To understand what we mean, let us perform snmpwalk on our switch:
$ snmpwalk -v 2c -c public 192.168.1.1 IF-MIB::ifDescr
IF-MIB::ifDescr.1 = STRING: WAN
IF-MIB::ifDescr.2 = STRING: LAN1
IF-MIB::ifDescr.3 = STRING: LAN2
Macro {#SNMPINDEX} takes its value from the part of the OID that is after ifDescr (in this example: 1, 2, 3). Macro {#SNMPVALUE} comes from the value of the corresponding OID (here: WAN, LAN1, LAN2). Thus, our "snmp.discovery" item would return three sets of macro → value pairs:
{#SNMPINDEX} → 1 {#SNMPVALUE} → WAN
{#SNMPINDEX} → 2 {#SNMPVALUE} → LAN1
{#SNMPINDEX} → 3 {#SNMPVALUE} → LAN2
The following screenshot illustrates how we can use these macros in item prototypes:
Again, creating as many item prototypes as needed:
As well as trigger prototypes:
And graph prototypes:
A summary of our discovery rule:
When server runs, it will create real items, triggers, and graphs, based on the values "snmp.discovery" returns. In host's configuration they will be prefixed with a golden link to a discovery rule they come from.
It is also possible to create a completely custom LLD rule, discovering any type of entities - for example, databases on a database server.
To do so, a custom item should be created that returns JSON, specifying found objects and optionally - some properties of them. The amount of macros per entity is not limited - while the built-in discovery rules return either one or two macros (for example, two for filesystem discovery), it is possible to return more.
The required JSON format is best illustrated with an example.

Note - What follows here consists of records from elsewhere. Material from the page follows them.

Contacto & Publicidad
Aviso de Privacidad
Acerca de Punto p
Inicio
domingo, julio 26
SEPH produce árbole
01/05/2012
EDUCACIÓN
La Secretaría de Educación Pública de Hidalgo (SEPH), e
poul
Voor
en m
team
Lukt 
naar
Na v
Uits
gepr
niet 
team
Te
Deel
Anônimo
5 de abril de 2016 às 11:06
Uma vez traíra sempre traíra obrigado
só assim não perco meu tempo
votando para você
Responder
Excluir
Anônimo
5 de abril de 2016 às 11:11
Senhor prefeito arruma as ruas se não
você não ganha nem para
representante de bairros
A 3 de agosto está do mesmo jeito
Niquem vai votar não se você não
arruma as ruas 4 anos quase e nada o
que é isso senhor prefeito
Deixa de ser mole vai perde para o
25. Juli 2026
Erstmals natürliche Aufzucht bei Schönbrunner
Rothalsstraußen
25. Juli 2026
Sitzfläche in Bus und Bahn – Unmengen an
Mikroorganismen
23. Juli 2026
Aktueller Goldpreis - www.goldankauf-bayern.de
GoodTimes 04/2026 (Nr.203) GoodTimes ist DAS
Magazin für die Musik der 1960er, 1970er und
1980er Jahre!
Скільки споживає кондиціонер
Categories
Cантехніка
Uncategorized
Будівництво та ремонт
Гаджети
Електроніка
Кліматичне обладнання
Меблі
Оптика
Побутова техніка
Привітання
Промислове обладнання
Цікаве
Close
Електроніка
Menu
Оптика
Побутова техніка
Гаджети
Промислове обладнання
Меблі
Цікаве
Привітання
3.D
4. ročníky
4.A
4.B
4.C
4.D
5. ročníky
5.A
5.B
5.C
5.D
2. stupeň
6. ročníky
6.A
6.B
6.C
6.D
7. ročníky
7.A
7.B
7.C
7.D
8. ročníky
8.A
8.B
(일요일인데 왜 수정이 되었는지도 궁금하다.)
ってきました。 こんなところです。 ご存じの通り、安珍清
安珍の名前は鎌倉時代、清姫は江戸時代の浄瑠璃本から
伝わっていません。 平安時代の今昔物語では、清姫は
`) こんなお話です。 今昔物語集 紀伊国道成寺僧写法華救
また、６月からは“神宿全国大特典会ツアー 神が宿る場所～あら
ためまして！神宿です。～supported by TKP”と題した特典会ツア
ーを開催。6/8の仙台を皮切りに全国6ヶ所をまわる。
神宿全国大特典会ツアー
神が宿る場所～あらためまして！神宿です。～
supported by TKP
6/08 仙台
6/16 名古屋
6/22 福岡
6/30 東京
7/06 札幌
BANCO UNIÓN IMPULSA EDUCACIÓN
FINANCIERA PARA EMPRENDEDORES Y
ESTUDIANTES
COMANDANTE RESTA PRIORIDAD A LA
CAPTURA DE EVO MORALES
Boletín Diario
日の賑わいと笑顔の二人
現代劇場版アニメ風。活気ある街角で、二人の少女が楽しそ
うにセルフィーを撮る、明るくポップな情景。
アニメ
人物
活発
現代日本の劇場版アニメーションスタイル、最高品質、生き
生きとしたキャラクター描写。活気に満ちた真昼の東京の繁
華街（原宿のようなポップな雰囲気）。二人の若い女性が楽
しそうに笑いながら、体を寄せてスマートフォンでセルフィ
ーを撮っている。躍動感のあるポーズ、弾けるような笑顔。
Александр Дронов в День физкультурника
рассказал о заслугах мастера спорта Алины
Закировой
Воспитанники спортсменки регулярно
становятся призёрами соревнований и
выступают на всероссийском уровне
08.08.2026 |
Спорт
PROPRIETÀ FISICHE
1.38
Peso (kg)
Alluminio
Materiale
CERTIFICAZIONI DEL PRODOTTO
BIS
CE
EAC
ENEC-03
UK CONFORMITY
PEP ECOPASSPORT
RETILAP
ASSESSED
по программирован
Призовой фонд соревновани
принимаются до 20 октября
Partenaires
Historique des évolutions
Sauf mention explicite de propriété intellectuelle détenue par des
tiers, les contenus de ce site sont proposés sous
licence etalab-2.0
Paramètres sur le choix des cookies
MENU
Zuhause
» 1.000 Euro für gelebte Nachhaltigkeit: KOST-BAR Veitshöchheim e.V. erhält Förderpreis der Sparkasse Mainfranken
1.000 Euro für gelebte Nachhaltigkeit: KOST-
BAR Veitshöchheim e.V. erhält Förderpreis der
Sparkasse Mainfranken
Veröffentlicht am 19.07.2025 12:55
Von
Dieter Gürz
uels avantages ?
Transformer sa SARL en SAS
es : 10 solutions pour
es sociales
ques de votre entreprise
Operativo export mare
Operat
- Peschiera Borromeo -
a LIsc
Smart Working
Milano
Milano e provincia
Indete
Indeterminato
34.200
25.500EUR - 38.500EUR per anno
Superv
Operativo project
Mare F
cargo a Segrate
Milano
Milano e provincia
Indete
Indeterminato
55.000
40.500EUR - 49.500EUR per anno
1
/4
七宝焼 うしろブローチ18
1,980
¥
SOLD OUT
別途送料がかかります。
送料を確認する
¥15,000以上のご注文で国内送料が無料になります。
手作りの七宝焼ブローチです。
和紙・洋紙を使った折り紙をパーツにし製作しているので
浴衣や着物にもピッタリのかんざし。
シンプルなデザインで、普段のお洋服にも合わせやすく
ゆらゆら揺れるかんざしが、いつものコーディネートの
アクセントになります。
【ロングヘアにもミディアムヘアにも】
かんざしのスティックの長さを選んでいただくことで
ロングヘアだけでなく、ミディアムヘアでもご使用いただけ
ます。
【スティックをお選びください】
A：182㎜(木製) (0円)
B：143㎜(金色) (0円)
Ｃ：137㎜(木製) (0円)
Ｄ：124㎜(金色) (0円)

Suppose we are running an old Zabbix 1.8 agent (one that does not support "vfs.fs.discovery"), but we still need to discover file systems. Here is a simple Perl script for Linux that discovers mounted file systems and outputs JSON, which includes both file system name and type. One way to use it would be as a UserParameter with key "vfs.fs.discovery_perl":
#!/usr/bin/perl
$first = 1;
print "{\n";
print "\t\"data\":[\n\n";
for (`cat /proc/mounts`)
{
($fsname, $fstype) = m/\S+ (\S+) (\S+)/;
$fsname =~ s!/!\\/!g;
print "\t,\n" if not $first;
$first = 0;
print "\t{\n";
print "\t\t\"{#FSNAME}\":\"$fsname\",\n";
print "\t\t\"{#FSTYPE}\":\"$fstype\"\n";
print "\t}\n";
}
print "\n\t]\n";
print "}\n";
Allowed symbols for LLD macro names are 0-9 , A-Z , _ , .
Lowercase letters are not supported in the names.
An example of its output (reformatted for clarity) is shown below. JSON for custom discovery checks has to follow the same format.
{
"data":[
{ "{#FSNAME}":"\/", "{#FSTYPE}":"rootfs" },
{ "{#FSNAME}":"\/sys", "{#FSTYPE}":"sysfs" },
{ "{#FSNAME}":"\/proc", "{#FSTYPE}":"proc" },
{ "{#FSNAME}":"\/dev", "{#FSTYPE}":"devtmpfs" },
{ "{#FSNAME}":"\/dev\/pts", "{#FSTYPE}":"devpts" },
{ "{#FSNAME}":"\/", "{#FSTYPE}":"ext3" },
{ "{#FSNAME}":"\/lib\/init\/rw", "{#FSTYPE}":"tmpfs" },
{ "{#FSNAME}":"\/dev\/shm", "{#FSTYPE}":"tmpfs" },
{ "{#FSNAME}":"\/home", "{#FSTYPE}":"ext3" },
{ "{#FSNAME}":"\/tmp", "{#FSTYPE}":"ext3" },
{ "{#FSNAME}":"\/usr", "{#FSTYPE}":"ext3" },
{ "{#FSNAME}":"\/var", "{#FSTYPE}":"ext3" },
{ "{#FSNAME}":"\/sys\/fs\/fuse\/connections", "{#FSTYPE}":"fusectl" }
]
}
Then, in the discovery rule's "Filter" field, we could specify "{#FSTYPE}" as a macro and "rootfs|ext3" as a regular expression.
You don't have to use macro names FSNAME/FSTYPE with custom LLD rules, you are free to use whatever names you like.